CLL/SLL is the most common adult leukemia affecting western populations, making up about 25% to 30% of cases in the United States. It is amonoclonal lymphoproliferative disease characterized by the accumulation and proliferation of mature but dysfunctional B lymphocytes. Currently, there is little understanding of the genetic or environmental mechanisms that underscore development of CLL/SLL, although some risk factors, such as exposure to certain chemicals, have been identified.1
Initial treatment options for patients with CLL/SLL and del(17p) and/or TP53 mutation include chemoimmunotherapy treatments such as single-agent ibrutinib (Imbruvica; Imbruvica), imbrutinib plus rituximab (Rituxan; Roche), single-agent venetoclax, and venetoclax plus obinutuzumab (Gazyva; Genentech).

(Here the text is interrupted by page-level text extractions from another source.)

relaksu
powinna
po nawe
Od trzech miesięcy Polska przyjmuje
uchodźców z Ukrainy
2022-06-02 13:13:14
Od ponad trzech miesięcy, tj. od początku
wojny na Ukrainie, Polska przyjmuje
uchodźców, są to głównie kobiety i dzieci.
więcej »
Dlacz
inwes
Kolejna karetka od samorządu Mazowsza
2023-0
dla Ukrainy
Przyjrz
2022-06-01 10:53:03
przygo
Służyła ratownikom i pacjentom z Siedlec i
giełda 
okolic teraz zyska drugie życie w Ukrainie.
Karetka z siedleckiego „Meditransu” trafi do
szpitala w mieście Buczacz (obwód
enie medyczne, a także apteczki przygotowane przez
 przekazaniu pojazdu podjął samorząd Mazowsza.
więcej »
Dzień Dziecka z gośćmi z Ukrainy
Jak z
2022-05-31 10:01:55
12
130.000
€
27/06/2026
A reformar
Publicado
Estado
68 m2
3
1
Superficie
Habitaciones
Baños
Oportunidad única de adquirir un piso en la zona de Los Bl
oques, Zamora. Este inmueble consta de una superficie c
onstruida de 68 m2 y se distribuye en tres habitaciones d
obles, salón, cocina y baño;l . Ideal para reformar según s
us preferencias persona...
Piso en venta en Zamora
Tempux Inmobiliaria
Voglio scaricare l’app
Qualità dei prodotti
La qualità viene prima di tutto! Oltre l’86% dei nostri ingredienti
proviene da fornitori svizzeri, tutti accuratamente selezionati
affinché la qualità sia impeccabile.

However, patients with mutations are often at high risk of not responding to treatment or relapsing shortly after.1
The recent randomized, multicenter, global SEQUOIA (NCT03336333) phase 3 trial investigated use of zanubrutinib, a small molecule inhibitor of Bruton’s tyrosine kinase (BTK) designed to inhibit the proliferation of malignant B cells by delivering sustained inhibition of the BTK protein, in patients with CLL/SLL and del(17p) and/or TP53 mutations. Compared with other available BTK inhibitors, zanubrutinib appears to have greater specificity and better bioavailability, potentially optimizing treatment outcomes and minimizing adverse effects for patients.2,3
The study involved 590 patients randomized into 3 cohorts: (1) treatment with zanubrutinib (n=241) or bendamustine (Bendeka; Eagle Pharmaceuticals Inc) plus rituximab (n=238) until disease progression or unacceptable toxicity; (2) treatment with single agent zanubrutinib until unacceptable toxicity or disease progression (n=110); and (3) treatment with zanubrutinib in combination with venetoclax (n=66).1,3
The study authors centrally assessed the third cohort of 66 patients with del(17p) and/or TP53 mutations who received zanubrutinib 160 mg 2 times daily for 3 months, followed by zanubrutinib at the same dose and venetoclax with a ramp-up dosing to 400 mg once daily for 12 to 24 cycles until progressive disease, unacceptable toxicity, or confirmed undetectable minimal residual disease (MRD). They noted significant successes in ORR, CR, minimal residual disease (MRD), and progression-free survival (PFS) amongst the assessed population.1,3
The results showed that in the 65 response-evaluable patients, ORR was 100%. Additionally, the rate of CR with incomplete hematopoietic recovery (CRi) was 48% (CR=46%; CRi=2%). Undetectable MRD was achieved in 59% of patients and median PFS was not reached; 12- and 24-month PFS estimates were 95% and 94%, respectively. The study authors cited no new safety concerns, although they did observe that 97% of patients experienced ≥1 treatment emergent adverse effect (TEAE), including all-grade non-hematologic TEAEs, and 44% experienced grade ≥3 non-hematologic TEAEs.1,3
The study findings demonstrate significant implications for improved ORR, CR, MRD, and PFS for patients with CLL/SLL, paving the way for future investigations into optimizing treatment strategies. Further investigations into use of zanubrutinib and BTK inhibitors emphasizes the importance of personalized medicine approaches to improve outcomes and quality of life for patients facing this challenging disease. As these therapies continue to evolve, ongoing research will be crucial in further refining treatment protocols and expanding therapeutic options for patients.
“SEQUOIA has shown that [zanubrutinib] is a highly effective monotherapy treatment for TN CLL patients, including those with high-risk markers like del(17p) and/or TP53 mutation. With one of the largest pools of high-risk patients of any published study to date, SEQUOIA arm D demonstrates how BCL2 inhibitor therapies can complement BRUKINSA as a backbone therapy to achieve deep clinical response even in this patient population,” Mehrdad Mobasher, MD, MPH, chief medical officer, Hematology at BeiGene, said in a press release. “We look forward to evaluating the potential for time-limited therapy with longer follow-up and incorporating these findings into our development program for our investigational next-generation BCL2 inhibitor sonrotoclax.”